Over on Makalu, the Alpenglow Expeditions climb and ski squad has officially pulled the plug on their attempt on the mountain. The talented group of athletes had hoped to become the first to make a full ski descent of the mountain, but unstable conditions high on the slopes prevented them from topping out last week. Now, they’re all off the mountain safely and preparing to head home.
The team did have one very scary moment while on their summit push. While up above 8000 meters (26,246 ft) one of their guides – Mingma Chhiring Sherpa – was caught in an avalanche and fell quite a distance. Luckily he didn’t suffer any major injuries and was ultimately okay, but that was the fifth avalanche the team encountered, which convinced them it was time to go home.

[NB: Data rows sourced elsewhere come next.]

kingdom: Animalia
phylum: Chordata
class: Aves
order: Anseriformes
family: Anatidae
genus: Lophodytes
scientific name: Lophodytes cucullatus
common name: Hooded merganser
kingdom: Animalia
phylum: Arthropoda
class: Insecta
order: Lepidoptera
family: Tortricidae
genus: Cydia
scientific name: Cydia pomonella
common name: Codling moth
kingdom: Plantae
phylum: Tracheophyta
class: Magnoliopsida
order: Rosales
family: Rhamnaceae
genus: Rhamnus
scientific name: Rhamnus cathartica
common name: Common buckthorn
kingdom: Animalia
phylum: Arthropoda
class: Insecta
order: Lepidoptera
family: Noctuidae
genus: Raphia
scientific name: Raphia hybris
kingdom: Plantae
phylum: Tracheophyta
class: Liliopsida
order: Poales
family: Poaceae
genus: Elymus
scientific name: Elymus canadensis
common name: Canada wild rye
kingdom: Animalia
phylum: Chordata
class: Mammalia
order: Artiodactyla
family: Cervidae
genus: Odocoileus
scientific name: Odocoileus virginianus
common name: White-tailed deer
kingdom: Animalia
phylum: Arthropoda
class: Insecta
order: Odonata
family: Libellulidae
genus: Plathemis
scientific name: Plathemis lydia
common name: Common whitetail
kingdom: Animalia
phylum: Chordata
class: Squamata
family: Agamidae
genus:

Over on Everest there hasn’t been much word from Japanese climber Nobukazu Kuriki over the past few days, although his website has been updated with the word that he reached Camp 3 on Saturday, and spent the day there yesterday while acclimatizing. That means he should move up to C4 today, which would put him in position to potentially summit tomorrow or Wednesday depending on conditions. His last proposed plan indicated that he might try to break trail above Camp 4, than return to that point for a rest, before setting off for the summit. Either way, we should know the result of his efforts within the next few days.
Finally, Ueli Steck is fully acclimatized and ready to climb on Nuptse, but unfortunately his climbing partner Colin Haley is having a more difficult time of it. Haley apparently got sick, so he made the decision to descend down to Deboche in the Khumbu Valley. Hopefully this will allow him to rest and regain his strength before heading back to Nuptse Base Camp so that the expedition can truly get underway.
That’s it for now. I’ll keep an eye on Everest over the next few days. Hopefully we’ll have good news there soon.